Calculating Half-Life Using Calculus: Deriving λ from y = y0e-kt

[ttttrigg3r]

Homework Statement

This is the equation
y = y₀e^-kt

Homework Equations

b) Show using your expression for λ that if at time t1 the amount is y1, then at time t1 + λ it will be y1/2, no matter what t1 is.

The Attempt at a Solution

y₁=y₀e^kt₁

that part I got. Then the answer key goes into the next step saying:λ = (−ln2/k)y₀e^k(t₁+λ)

That is where I got lost. What is the step to go from the y1 equation into the lambda equation? I know that for half life, y1=y0/2 so that makes t=ln2/k . The time it takes for an element to decompose to half its mass is t=ln2/k . How do I make the connection to the very last lambda equation?

 

[ehild]

The statement "at time t1 the amount is t1" is the same as y1=y₀e^-kt1. At any time, the amount is y=y₀e^-kt.
At time t=t1+λ, the amount is y=y₀e^-k(t1+λ)=y₀e^-kt1-kλ. You know the identity a^x+y=a^x a^y, don't you? And λ is the half-life, so y₀e^-kλ=y₀/2.
Can you proceed from here?


ehild

 

[ttttrigg3r]

using your method and identity, I got: y=y₀e^-kt1*e^-k\lambda
so
y=y₁*e^-k\lambda

and then I am stuck again. lambda = half life, but what does that mean for me to get to y0e-kλ=y0/2.

 

[ehild]

y₀e^-kλ=y₀/2, that is e^-kλ=1/2.

ehild

 

[ttttrigg3r]

I still do not see it. is lambda in this equation being treated as a variable or constant? is lambda the same as time?

 

[SammyS]

λ is the time it takes for a sample of an element to decompose so that the mass of the original element in the resulting sample is half of the original mass. Thus, λ, must be the half-life.

 

[ttttrigg3r]

Ok I think I got it.
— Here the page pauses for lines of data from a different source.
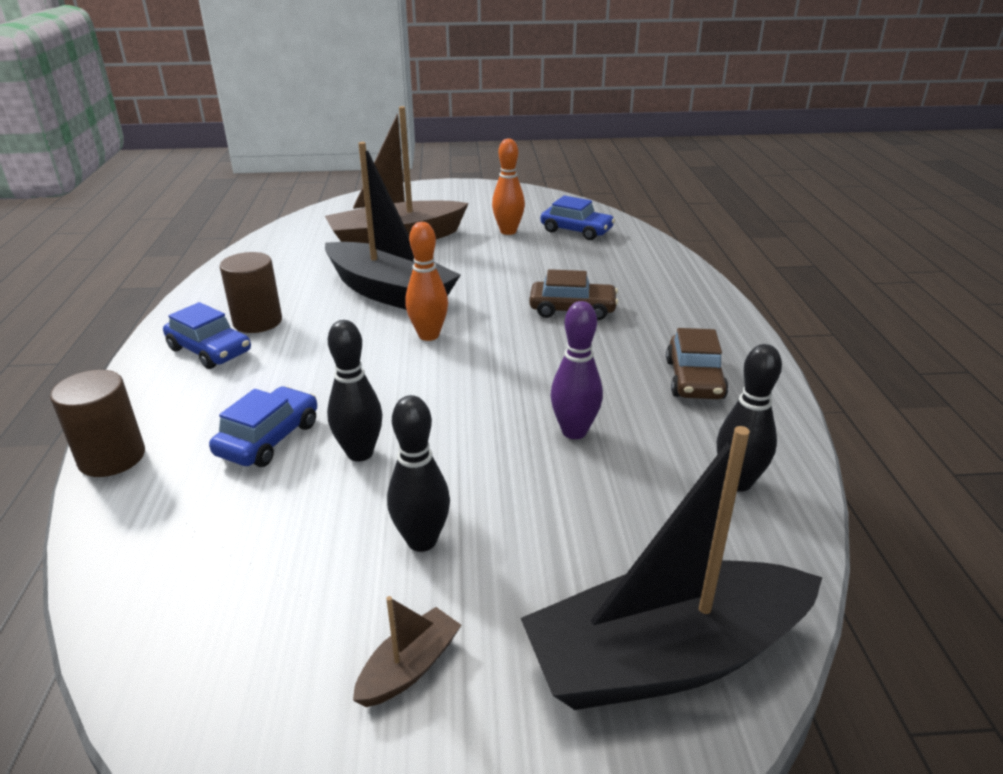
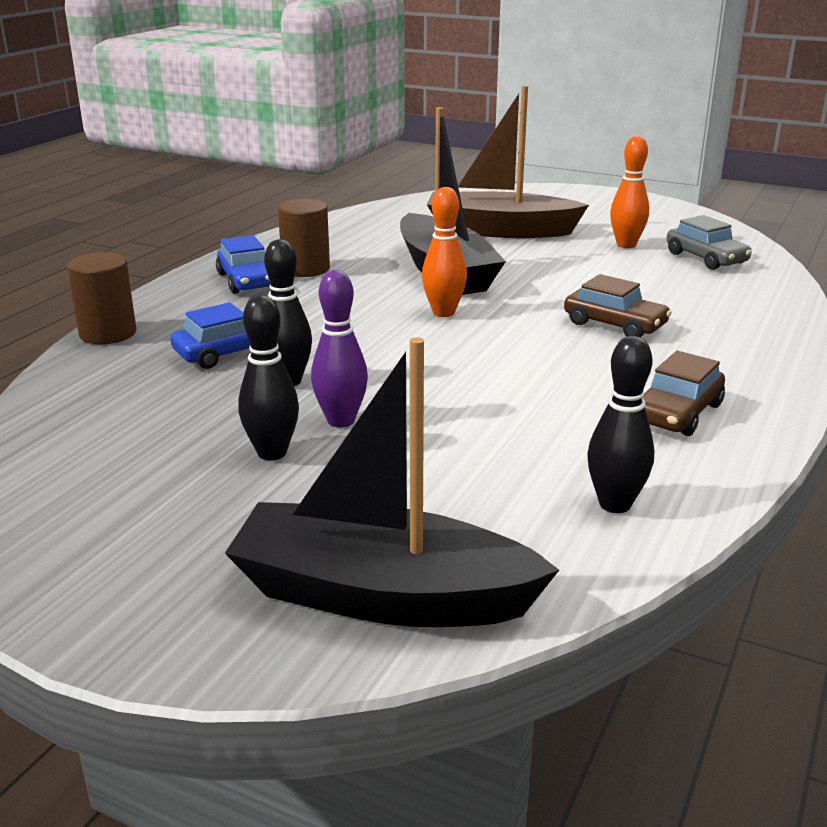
camera: 30 degrees right, 5 degrees down
brown boat [353,596,461,707] -> none
blue car [541,196,615,240] -> grey car [667,215,752,270]
purple bowling pin [550,301,603,439] -> purple bowling pin moved to [311,270,368,428]

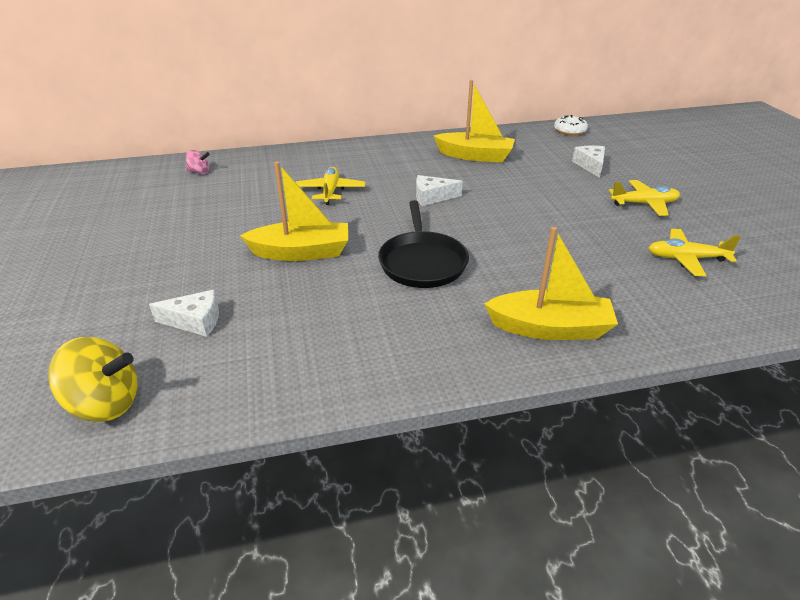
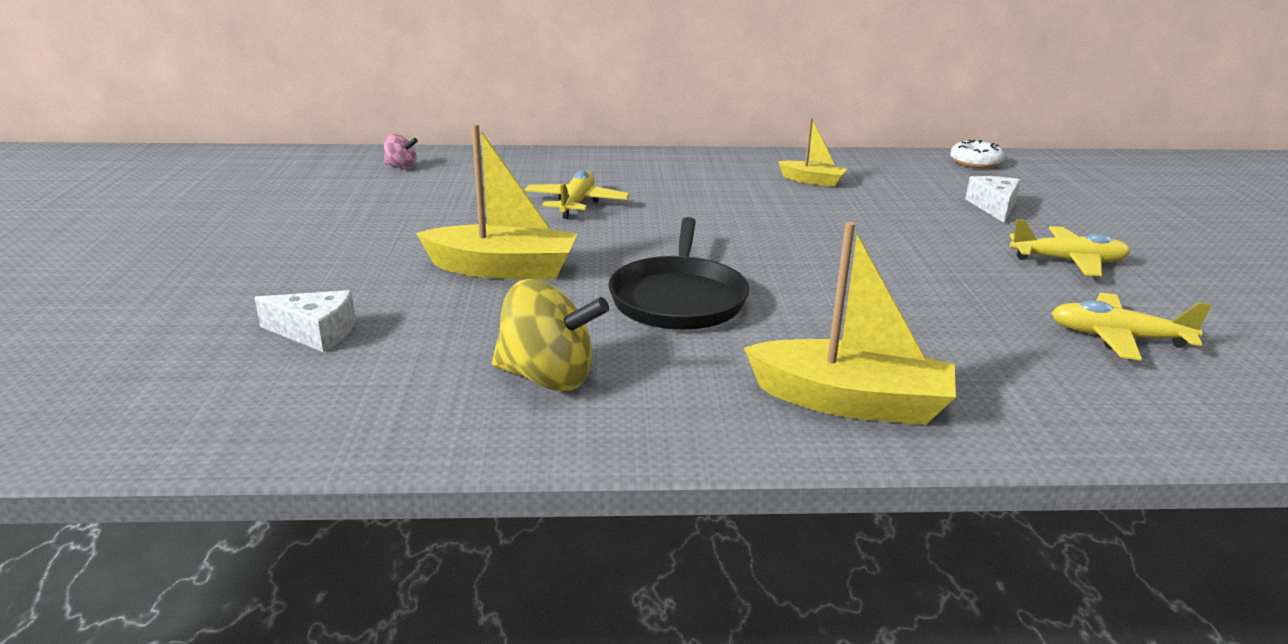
camera: 10 degrees right, 10 degrees down
yellow spinning top [48,337,138,422] -> yellow spinning top moved to [492,279,609,391]
white cheese [416,175,463,206] -> none
yellow boat [433,80,515,162] -> yellow boat [778,117,847,187], size x0.55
This is my understanding, tell me if I am correct.

e^-k\lambda is the multiplier it takes to make an element exactly 1/2 of itself therefore we can set e^-k\lambda=1/2
So when I come to y=y₀e^-kt₁*e^-kλ That is the same thing as y=y₀e^-kt₁*(1/2) and knowing that y₀e^-kt₁=y₁ we can say y=y₁*(1/2)

am I right?

 

[ehild]

That is the same thing as y=y₀e^-kt₁*(1/2) and knowing that y₀e^-kt₁=y₁ we can say y=y₁*(1/2)

am I right?

Yes, You are right, well done!

ehild

 

[ttttrigg3r]

THank you all those who helped.